# netwerk inst.

## cis

Hey,

Ik ben de eerste keer bezig met een gentoo installatie en ik zou graag weten of iemand hier weet hoe ik mijn netwerk volledig kan installeren :

-netwerkkaart ( wireless / wired : liefst wireless maar wired is ook al goed )

-internetverbinding ( ik ga via een wireless D-link routertje  : extra settings ?? )

=> zowel router als internetverbinding werkt via DHCP ;; voor de router kan ik dit eventueel afzetten, 

- settings ? ( of welke settings ik ff moet opzoeken. : ik ben bij telenet ((BE ))  mss dat je daar iets meer mee weet )

als iemand me hieribj zou kunnen helpen of toch in de juiste richting zou kunnen helpen zou dit me enorm vooruit helpen  :Embarassed: 

thx

----------

## koenderoo

Hoi,

vergeet je wireless maar bij de installatie.

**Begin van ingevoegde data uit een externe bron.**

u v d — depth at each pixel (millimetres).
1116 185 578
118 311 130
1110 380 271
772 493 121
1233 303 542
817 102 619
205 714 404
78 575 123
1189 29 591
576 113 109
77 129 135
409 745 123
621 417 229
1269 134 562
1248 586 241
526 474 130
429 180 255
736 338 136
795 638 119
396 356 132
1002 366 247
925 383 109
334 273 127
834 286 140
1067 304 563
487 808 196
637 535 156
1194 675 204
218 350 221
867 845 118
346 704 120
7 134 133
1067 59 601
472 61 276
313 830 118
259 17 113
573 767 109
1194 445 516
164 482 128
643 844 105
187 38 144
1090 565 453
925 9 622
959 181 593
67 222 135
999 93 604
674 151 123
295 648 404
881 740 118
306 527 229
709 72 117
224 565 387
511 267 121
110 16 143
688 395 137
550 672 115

Kan wel, maar dan is het handig als je het instellen hiervan al met je ogen dicht kunt.

In de grafische installer van de live-cd 2006.0 kun je gewoon aangeven dat je eth0 (of een ander als je wired netwerkkaart anders wordt herkent) wilt installeren en vervolgens kies je dhcp als protocol en niet voor handmatig configureren. 

Wat wel handig is om via de console te controleren of je netwerkkaart uberhaubt herkent is tijdens de installatie. dit kan via  ifconfig. Staat de kaart er niet bij in ifconfig (als eth0 of zoiets) dan graag even de driver hiervan starten. Als je niet weet hoe dat moet, post dan in elk geval even de output van lspci voor je netwerkkaart zodat de juiste driver er bij gezocht kan worden.

----------

## cis

met die netwerk kaart heb ik hier al ff ztten sukkelen, ik geraak niet echt verder in de installatie  :Sad: 

draadloos heb ik ook al opgegeven ondertussen

----------

## koenderoo

Iets meer detail in je probleemomschrijving helpt ons jouw verder te helpen.

Ik heb al wat suggesties gedaan wat we graag willen weten. Maar begin maar met te vertellen met  welke netwerkkaart te maken hebben.

----------

## cis

wired : realtek RTL8168/8111 PCI-E Gigabit ethernet NIC

m'n draadloze : ipw3945 (intel pro wireless )

----------

## koenderoo

toch jammer dat niemand dit draadje even oppakt om de juiste driver er bij te zoeken. 

Het is overigens driver r8169

als je nu in de console intikt "modprobe r8169" dan zou je kaart daarna herkent moeten worden.

tik eerst anders voor en na deze actie "ifconfig" in en bekijk het verschil. De kaart die er bij komt is die netwrkkaart.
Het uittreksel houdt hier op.